Lafarge se défend de vouloir participer à la construction du mur de Donald Trump.

Lafarge se défend de vouloir participer à la construction du mur de Donald Trump. - Thomas Samson - AFP

Alors que le Conseil de Paris a décidé de se passer de ses services dans le cadre de Paris Plages, le groupe français a de nouveau indiqué à BFM Business qu'il ne participerait pas à la construction du mur de Donald Trump.

La Ville de Paris, qui a décidé mercredi de se passer des services de Lafarge pour la mise en place de Paris Plages, en a profité pour dénoncer l'attitude du groupe français vis-à-vis de la construction du mur entre les États-Unis et le Mexique. 
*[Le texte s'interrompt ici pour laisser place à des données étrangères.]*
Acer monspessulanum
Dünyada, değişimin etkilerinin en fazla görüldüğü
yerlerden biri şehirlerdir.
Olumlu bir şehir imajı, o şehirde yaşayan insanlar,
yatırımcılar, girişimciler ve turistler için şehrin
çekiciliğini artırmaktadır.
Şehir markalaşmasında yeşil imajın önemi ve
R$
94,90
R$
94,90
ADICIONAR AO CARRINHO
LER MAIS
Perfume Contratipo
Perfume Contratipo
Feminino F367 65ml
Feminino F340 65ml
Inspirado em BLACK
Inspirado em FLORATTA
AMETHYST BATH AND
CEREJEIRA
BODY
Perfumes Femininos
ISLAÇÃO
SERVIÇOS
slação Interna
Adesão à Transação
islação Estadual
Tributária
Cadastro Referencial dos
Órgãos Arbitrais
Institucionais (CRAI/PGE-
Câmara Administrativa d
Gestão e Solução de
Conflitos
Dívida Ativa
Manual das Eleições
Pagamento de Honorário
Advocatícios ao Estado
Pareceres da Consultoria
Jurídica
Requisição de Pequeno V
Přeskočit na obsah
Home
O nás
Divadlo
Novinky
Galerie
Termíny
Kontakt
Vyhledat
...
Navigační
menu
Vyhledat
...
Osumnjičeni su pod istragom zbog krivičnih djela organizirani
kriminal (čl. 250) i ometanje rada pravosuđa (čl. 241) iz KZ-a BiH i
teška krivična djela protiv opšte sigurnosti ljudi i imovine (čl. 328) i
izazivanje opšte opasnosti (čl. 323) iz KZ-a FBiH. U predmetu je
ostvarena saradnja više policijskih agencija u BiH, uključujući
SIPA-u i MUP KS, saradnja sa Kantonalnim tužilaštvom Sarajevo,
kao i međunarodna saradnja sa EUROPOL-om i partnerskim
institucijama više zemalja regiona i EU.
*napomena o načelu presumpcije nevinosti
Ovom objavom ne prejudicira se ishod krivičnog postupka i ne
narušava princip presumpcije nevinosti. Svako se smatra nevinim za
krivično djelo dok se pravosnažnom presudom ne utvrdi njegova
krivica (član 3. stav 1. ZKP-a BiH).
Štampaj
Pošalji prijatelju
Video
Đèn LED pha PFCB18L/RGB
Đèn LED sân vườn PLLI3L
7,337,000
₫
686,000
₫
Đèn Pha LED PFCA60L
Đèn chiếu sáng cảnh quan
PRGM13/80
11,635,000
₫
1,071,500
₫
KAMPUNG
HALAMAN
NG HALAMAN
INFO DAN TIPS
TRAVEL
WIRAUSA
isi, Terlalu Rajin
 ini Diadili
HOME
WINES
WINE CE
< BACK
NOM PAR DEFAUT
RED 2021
"Nous nous passerons de leur prestation", a ainsi indiqué devant le Conseil de Paris, Bruno Julliard, premier adjoint au maire de Paris, avant qu'un vote n'entérine cette décision.

Le Conseil de Paris, déjà interpellé en septembre dernier par Danielle Simonnet (Parti de Gauche) sur le groupe franco-suisse accusé d'avoir indirectement financé le groupe Etat islamique en Syrie, avait cette fois-ci été sollicité par le groupe écologiste. Son président David Belliard a ainsi demandé l'arrêt du partenariat avec cette "entreprise infréquentable".

"Projet néfaste"

Bruno Julliard a lui rappelé les "engagements éthiques que les Parisiens sont en droit d'attendre de la part de la Ville". La mairie de Paris avait déjà interpellé le gouvernement sur ces accusations et, "circonstance aggravante, Lafarge s'est déclaré volontaire pour collaborer au projet néfaste du mur", a-t-il poursuivi. 

Interrogé par BFM Business, Lafarge a de son côté précisé que "la livraison du sable s'effectuait jusqu'à présent dans le cadre d'un mécénat". Avant d'indiquer de nouveau que l'entreprise ne participerait pas à la construction du mur controversé. "Nous n'avons proposé notre ciment à aucune entreprise locale, et aucune entreprise ne nous a contacté", indique-t-on au sein du groupe.